# Making GUI's in C#



## Crockeo (Apr 17, 2010)

Hello the programmers at Tech Support Forum. This time I'm back with learning C#. I've learned most of C# quite quickly, probably because I know some of Java and a lot of C++, but I have a problem with making the GUI's.

(I'm using Visual C#)

Some of my problems are:

1) How do I switch between forms (or open other forms)

2) How do I close Forms

3) I have no idea yet, but I'll probably have more questions later


----------



## Ninjaboi (Dec 27, 2010)

Visual C# .NET: Creating Multiple Forms

That link tells you how to create a new form/multiple forms.

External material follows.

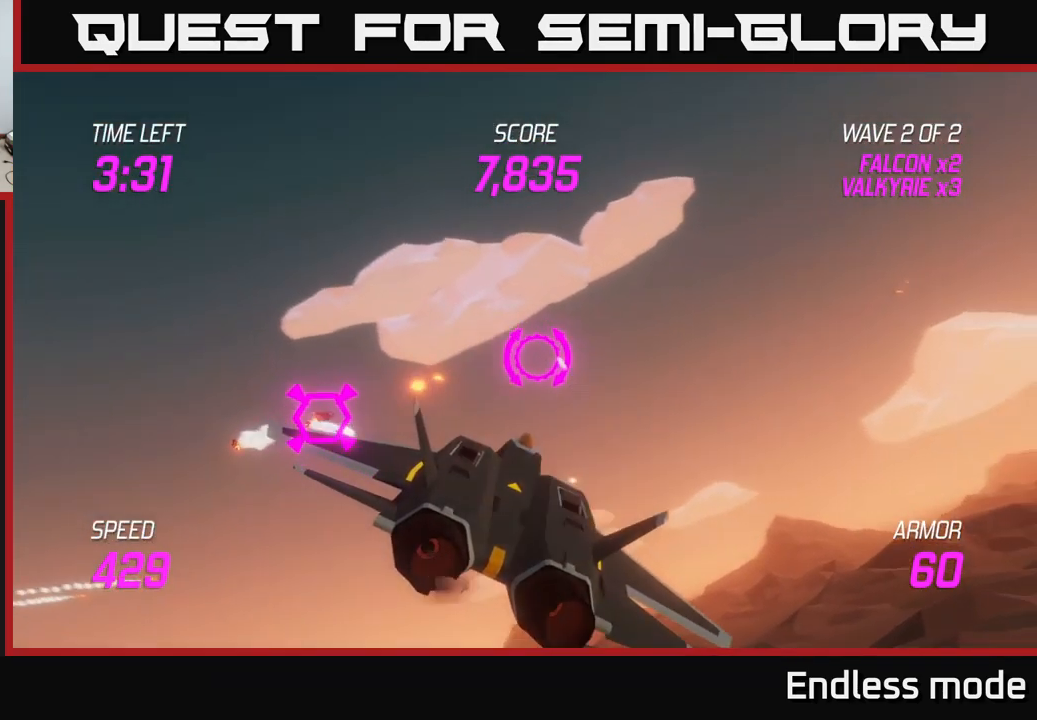
{"buttons": [], "left_stick": "right", "right_stick": "center", "events": [[17, "R2", "up"], [67, "left_stick", "center"], [100, "R2", "down"], [183, "left_stick", "right"], [200, "R2", "up"], [333, "left_stick", "down-left"], [500, "left_stick", "right"]]}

As for closing your forms, you should just be able to select a form, right click, and go down to 'close'. If your talking about closing it from an event triggered in the program, try looking at this:

How can I close a form in Visual C# when I click a button for another form to open? - Yahoo! Answers


----------



## Crockeo (Apr 17, 2010)

Thank you Ninjaboi, you've helped me once again in my never ending quest to learn C#. I'll come back to this thread if I need any more help.


----------



## Crockeo (Apr 17, 2010)

I told you I'd be back, didn't I? Well, anyway, I was wondering how I would open an 'openfiledialog' and then retrieve the location from which file you open.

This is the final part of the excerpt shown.